Si le système intégré d’Epic a su s’imposer dans les grands systèmes de santé, la prochaine bataille pour gagner des parts de marché se jouera auprès des acteurs adjacents : les assureurs, les fabricants d’appareils médicaux, les laboratoires et les entreprises pharmaceutiques. Pour relever ce défi, Epic propose un produit appelé « Health Grid », qui vise à connecter ces différents acteurs pour permettre un transfert de données des patients plus fluide, remplaçant les méthodes actuelles telles que les télécopies, les courriels, les CD-ROM et les PDF. Cependant, la tâche est loin d’être aisée, car les hôpitaux et les assureurs entretiennent des relations particulièrement tendues en matière de partage des données, en raison de décennies de conflits contractuels concernant les taux de remboursement et les processus complexes d’approbation préalable des prescriptions et des interventions chirurgicales.

Les deux parties ont tenté de recourir à l’intelligence artificielle pour accélérer ces processus laborieux, encore largement basés sur les appels téléphoniques, le papier et les télécopies. Cependant, il existe un risque que, si chaque partie développe ses propres systèmes d’administration automatisés, cela ne fasse qu’entraîner un encombrement de robots au lieu d’un encombrement humain. « Sans un changement de stratégie, nous allons tout droit vers un conflit entre IA », a déclaré Sumit Rana, président d’Epic, lors de la réunion annuelle de l’entreprise, où il était déguisé en Tintin, célèbre personnage de bande dessinée belge.

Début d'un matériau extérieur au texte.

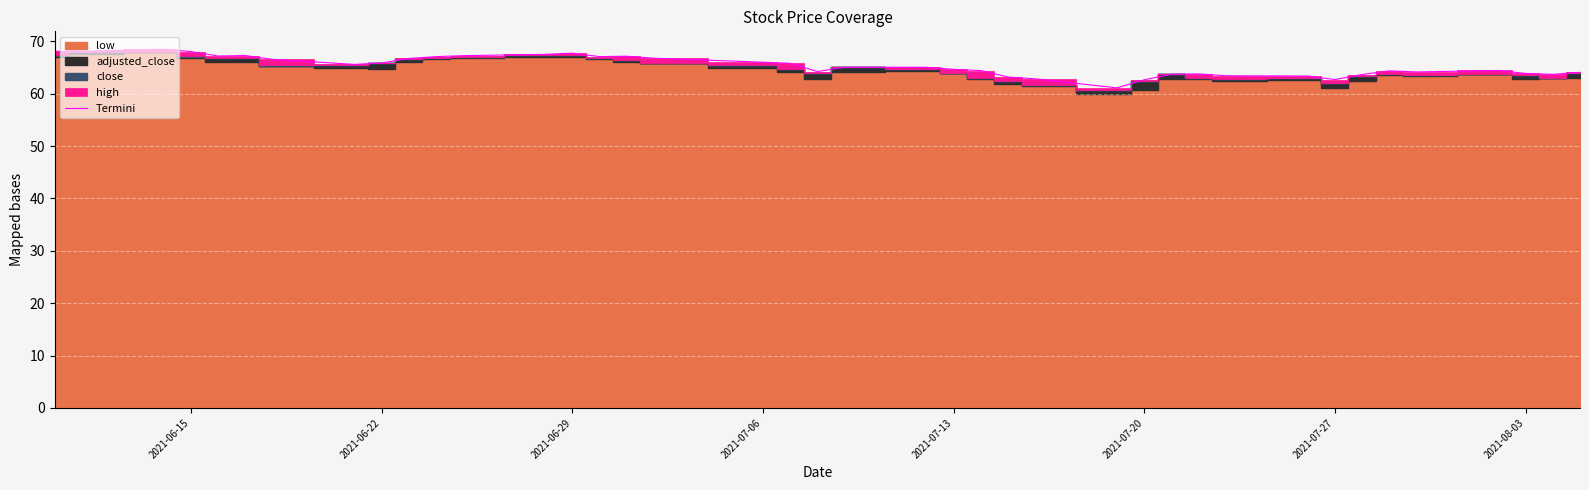

True or false: Termini has a value of 62.7 at 2021-07-20.

True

Epic affirme disposer actuellement de plus de 100 outils d’intelligence artificielle à divers stades de développement. Lors d’une démonstration en direct, un échange entre un patient et un robot a été présenté, portant sur la rééducation après une opération de la main, avec une analyse en temps réel des mouvements du poignet via la caméra d’un téléphone. Seth Hain, premier vice-président de la recherche et du développement chez Epic, a précisé qu’il s’agissait d’un prototype inédit. Néanmoins, cela montre qu’Epic envisage de déployer des robots dotés d’IA pour fournir des conseils aux patients entre leurs consultations avec les médecins et infirmiers.

« Il y a beaucoup de choses dont je ne comprends pas le fonctionnement », a admis Mme Faulkner lorsqu’on l’a interrogée sur la démonstration et son implication pour l’avenir d’Epic dans les soins aux patients. « Une partie du succès d’Epic tient au fait que ces équipes maîtrisent parfaitement ce qu’elles font. »

Dans la salle de conférence qui relie le bureau de Mme Faulkner à Andromède, le premier bâtiment construit sur le campus d’Epic, des dizaines de citations inspirantes ornent les murs. Lorsqu’on lui demande de choisir sa préférée, elle se tourne d’abord vers une citation attribuée à Newt Gingrich, puis se rappelle aussitôt d’une autre. « L’une de mes favorites est celle où une personne demande à son comptable s’il peut prendre sa retraite et vivre confortablement jusqu’à la fin de ses jours », raconte Mme Faulkner. « Le comptable lui répond alors : « Oui, à condition de mourir la semaine prochaine » ».